A última alteração à Lei de Entrada, Permanência, Saída e Afastamento de cidadãos estrangeiros de território nacional, vem em suma estabelecer uma presunção de entrada legal em território nacional, para efeitos de concessão de residência para o exercício de atividade profissional.

Na anterior versão da Lei, o seu artigo 88º previa os seguintes requisitos para a concessão de uma autorização de residência para exercício de atividade profissional subordinada:

  1. Possuir um contrato de trabalho ou promessa de contrato de trabalho ou uma relação laboral comprovada por sindicato, por representante de comunidades migrantes com assento no Conselho para as Migrações ou pela Autoridade para as Condições do Trabalho;
  2. Entrada legal em Portugal; e
  3. Inscrição na segurança social, salvo os casos em que o documento apresentado nos termos da alínea a) seja uma promessa de contrato de trabalho.

A grande questão prendia-se, contudo, com o conceito de “entrada legal em Portugal”, que era entendido pelos serviços como sendo apenas a entrada em território nacional por cidadão portador de um visto de residência com a finalidade de exercer atividade profissional subordinada.

Foi para dar resposta à multiplicidade de interpretações sobre a expressão “entrada legal em Portugal” que se operou a alteração à Lei, com a introdução de uma presunção.

A nova redação do artigo 88º, com a introdução do seu nº 6, dispõe o seguinte: “Presume -se a entrada legal prevista na alínea b) do n.º 2 sempre que o requerente trabalhe em território nacional e tenha a sua situação regularizada perante a segurança social há pelo menos 12 meses.”.

O mesmo tendo ocorrido no caso de autorização de residência para o exercício de atividade profissional independente, com a alteração do artigo 89º.

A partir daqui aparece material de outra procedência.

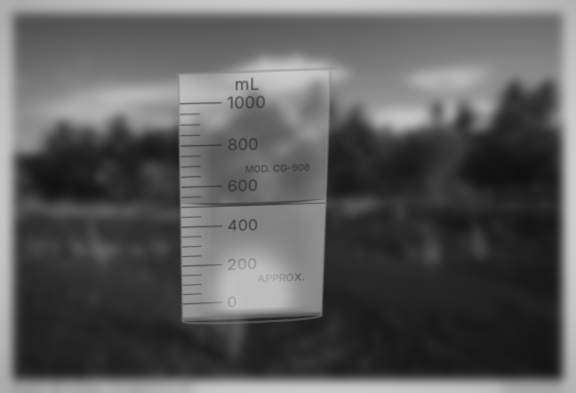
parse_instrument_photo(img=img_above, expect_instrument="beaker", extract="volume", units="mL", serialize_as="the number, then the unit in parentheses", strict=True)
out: 500 (mL)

O que a alteração veio permitir foi no fundo a regularização de centenas de milhares de cidadãos que, tendo entrado no território nacional português como turistas, não mais regressaram aos seus países de origem, mas aqui permaneceram, entrando no mercado de trabalho, contribuindo com o pagamento dos impostos e fazendo parte do tecido social de uma forma clandestina.